Working data
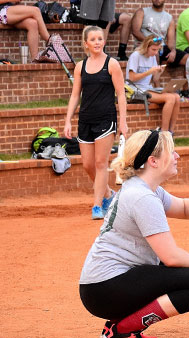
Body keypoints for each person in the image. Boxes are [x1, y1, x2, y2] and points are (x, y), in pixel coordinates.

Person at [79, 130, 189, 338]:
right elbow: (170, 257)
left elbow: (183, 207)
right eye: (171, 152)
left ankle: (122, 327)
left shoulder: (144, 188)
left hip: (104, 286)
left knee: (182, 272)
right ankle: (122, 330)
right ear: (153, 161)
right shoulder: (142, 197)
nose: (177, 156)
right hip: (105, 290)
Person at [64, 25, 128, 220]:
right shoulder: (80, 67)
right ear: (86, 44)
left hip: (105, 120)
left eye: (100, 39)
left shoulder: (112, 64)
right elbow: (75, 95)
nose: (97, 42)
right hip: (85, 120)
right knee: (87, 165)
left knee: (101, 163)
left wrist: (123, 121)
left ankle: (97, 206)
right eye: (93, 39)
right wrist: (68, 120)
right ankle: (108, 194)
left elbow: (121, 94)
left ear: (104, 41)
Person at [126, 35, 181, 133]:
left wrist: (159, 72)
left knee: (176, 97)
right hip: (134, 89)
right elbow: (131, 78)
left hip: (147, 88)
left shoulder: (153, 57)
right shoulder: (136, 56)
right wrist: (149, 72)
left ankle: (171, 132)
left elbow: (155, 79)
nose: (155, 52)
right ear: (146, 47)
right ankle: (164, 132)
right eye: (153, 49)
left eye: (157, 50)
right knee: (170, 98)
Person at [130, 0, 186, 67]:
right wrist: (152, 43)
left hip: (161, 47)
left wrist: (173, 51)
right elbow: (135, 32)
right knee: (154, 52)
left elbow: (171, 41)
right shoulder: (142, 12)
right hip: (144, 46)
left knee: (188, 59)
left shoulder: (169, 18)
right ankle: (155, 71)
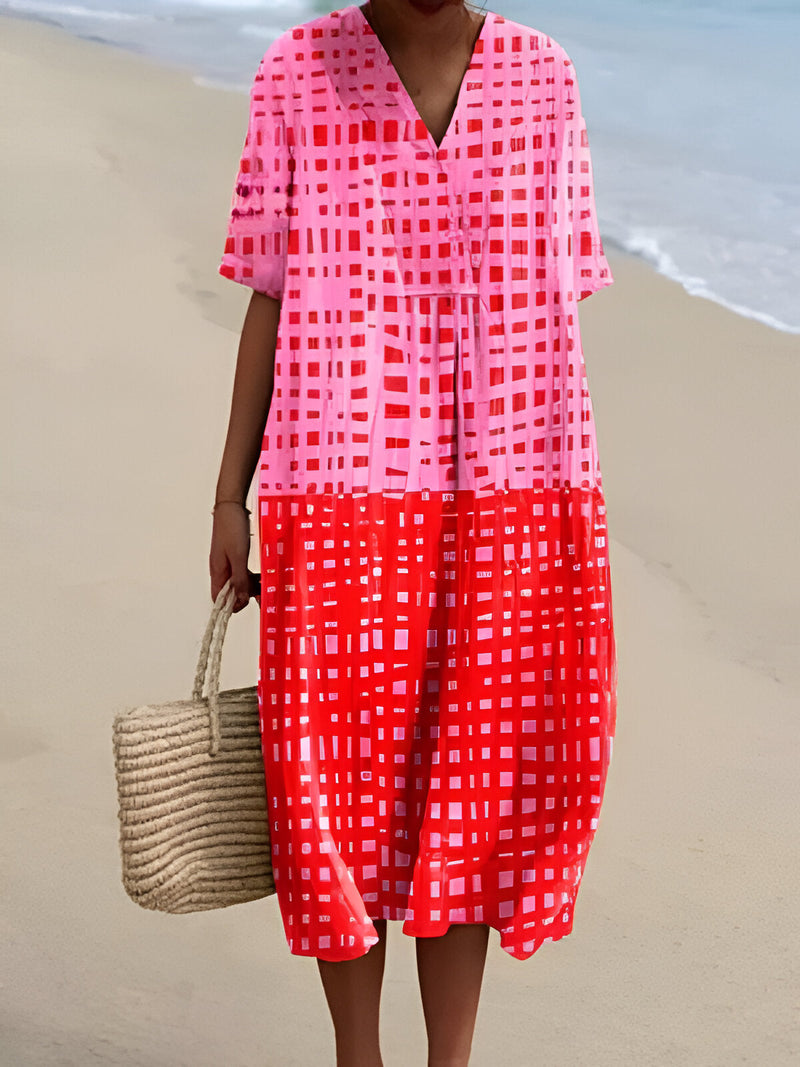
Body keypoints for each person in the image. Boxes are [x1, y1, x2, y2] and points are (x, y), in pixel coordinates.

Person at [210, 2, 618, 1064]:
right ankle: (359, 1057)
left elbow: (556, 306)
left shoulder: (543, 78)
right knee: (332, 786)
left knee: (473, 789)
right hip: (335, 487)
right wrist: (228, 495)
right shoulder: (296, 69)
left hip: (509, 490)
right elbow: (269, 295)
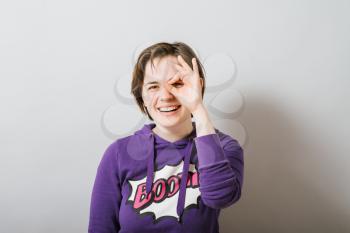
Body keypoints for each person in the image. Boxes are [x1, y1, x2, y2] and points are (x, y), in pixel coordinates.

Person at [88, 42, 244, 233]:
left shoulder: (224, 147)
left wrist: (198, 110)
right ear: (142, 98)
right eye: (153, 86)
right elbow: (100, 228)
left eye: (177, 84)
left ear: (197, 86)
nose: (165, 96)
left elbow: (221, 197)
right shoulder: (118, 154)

Exercise requirements
Exact copy, pictures excluded: every line above from the one containing "left hip: (509, 490)" to the one containing "right eye: (153, 86)", inclusive, and nothing more.

Result
left hip: (509, 490)
right elbow: (269, 295)
Body keypoints for each person in the image. Boxes are [x1, y1, x2, y2] and points are (x, y), in pixel coordinates.

Person at [88, 42, 244, 233]:
left shoulder: (224, 147)
left wrist: (198, 110)
right ear: (142, 98)
right eye: (153, 86)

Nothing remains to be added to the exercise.